Selected extract>
A Small Place by Jamaica Kincaid

Kincaid focuses on the ugliness of tourism, and how morally/spiritually wrong it is to exploit the land where one travels. When people travel to escape the boredom of their own mundane lives, they are exploiting the daily lives of the locals. This creates a space where the locals are now “Other” to the tourist in their own residence. Tourist travel to escape and view the beauty of other countries, be more simple and be closer to nature, while this romanticization exploits the humble and impoverished state of people.

The colonial education the Antiguans receive is under a British system, so they are learning not of their own history, but of one that has enslaved, and then colonized them. Due to this the Antiguans are passive objects of history, so they are always second, and the British system will always dictate events, history, and language. This makes the Antiguan people “Subaltern” according to Spivak. They are removed from all lines of social mobility, due to how they were enslaved and colonized by the British system, and how the tourists have exploited them. They have no control of what happens in the future, what they are educated on, or any say in the governmental affairs. Little to no change will ever happen if the Antiguan people do not revolt against this colonial oppression.

Dataset>
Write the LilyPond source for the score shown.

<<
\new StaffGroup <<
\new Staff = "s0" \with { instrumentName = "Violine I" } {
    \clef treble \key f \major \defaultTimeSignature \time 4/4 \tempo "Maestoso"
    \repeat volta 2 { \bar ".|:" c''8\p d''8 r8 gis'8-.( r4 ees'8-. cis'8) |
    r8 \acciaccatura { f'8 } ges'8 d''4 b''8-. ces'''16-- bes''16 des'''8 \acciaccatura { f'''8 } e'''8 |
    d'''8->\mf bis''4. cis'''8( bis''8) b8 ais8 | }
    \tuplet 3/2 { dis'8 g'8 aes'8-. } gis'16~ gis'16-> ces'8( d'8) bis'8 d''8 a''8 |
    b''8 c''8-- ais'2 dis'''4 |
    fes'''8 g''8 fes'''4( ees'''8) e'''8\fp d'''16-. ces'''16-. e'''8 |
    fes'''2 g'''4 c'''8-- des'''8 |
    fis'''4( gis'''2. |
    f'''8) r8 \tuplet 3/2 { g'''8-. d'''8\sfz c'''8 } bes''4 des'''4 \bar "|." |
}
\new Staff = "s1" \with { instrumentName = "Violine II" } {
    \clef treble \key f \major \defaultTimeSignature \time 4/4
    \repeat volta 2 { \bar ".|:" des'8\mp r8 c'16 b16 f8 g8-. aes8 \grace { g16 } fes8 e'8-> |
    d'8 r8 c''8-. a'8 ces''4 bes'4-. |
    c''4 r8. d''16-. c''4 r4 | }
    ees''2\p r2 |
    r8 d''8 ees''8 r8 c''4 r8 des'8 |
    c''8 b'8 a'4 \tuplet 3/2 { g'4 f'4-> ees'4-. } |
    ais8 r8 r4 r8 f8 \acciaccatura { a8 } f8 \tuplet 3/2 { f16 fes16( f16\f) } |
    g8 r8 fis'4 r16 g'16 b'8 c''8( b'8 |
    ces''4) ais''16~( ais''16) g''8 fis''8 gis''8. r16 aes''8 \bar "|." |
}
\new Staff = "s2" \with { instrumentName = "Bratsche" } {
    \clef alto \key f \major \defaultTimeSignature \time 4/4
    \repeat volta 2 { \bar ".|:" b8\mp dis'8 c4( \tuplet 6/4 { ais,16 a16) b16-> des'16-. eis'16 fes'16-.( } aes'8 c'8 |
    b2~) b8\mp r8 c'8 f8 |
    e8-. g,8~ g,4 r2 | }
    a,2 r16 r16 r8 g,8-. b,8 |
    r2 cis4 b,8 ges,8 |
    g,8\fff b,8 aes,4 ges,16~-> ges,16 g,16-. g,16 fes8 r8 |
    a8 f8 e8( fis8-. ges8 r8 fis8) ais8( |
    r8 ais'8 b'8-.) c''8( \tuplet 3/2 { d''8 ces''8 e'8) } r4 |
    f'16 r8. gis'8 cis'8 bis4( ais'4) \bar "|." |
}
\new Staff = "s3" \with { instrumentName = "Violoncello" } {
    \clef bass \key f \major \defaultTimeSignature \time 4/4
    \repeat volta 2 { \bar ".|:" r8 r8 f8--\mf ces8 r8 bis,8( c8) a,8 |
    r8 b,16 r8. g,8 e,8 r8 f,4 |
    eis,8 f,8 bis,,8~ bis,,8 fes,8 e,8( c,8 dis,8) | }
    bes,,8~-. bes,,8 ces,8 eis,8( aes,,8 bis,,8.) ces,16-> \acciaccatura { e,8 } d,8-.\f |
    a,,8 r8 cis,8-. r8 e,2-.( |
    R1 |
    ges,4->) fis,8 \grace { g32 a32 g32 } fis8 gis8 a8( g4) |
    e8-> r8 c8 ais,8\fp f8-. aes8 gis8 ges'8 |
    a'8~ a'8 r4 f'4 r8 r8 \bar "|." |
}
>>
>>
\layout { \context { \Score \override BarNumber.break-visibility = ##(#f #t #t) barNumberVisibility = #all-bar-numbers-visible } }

What you will do>
• A. In two sentences, summarize the commentary on A Small Place.
• B. Reproduce the passage of the commentary on A Small Place starting with "The colonial education" and going on through "this colonial oppression.", without changing a word.

Responses to the tasks>
• A. The commentary says Kincaid presents tourism as ugly and morally wrong, because tourists escaping their own mundane lives exploit the daily lives and impoverished state of the locals, who become "Other" in their own residence. It also holds that Antiguans, taught under a British system a history that is not their own, are passive "Subaltern" objects of history with no control over their future, their education or their government, and that little will change unless they revolt against colonial oppression.

• B.
The colonial education the Antiguans receive is under a British system, so they are learning not of their own history, but of one that has enslaved, and then colonized them. Due to this the Antiguans are passive objects of history, so they are always second, and the British system will always dictate events, history, and language. This makes the Antiguan people “Subaltern” according to Spivak. They are removed from all lines of social mobility, due to how they were enslaved and colonized by the British system, and how the tourists have exploited them. They have no control of what happens in the future, what they are educated on, or any say in the governmental affairs. Little to no change will ever happen if the Antiguan people do not revolt against this colonial oppression.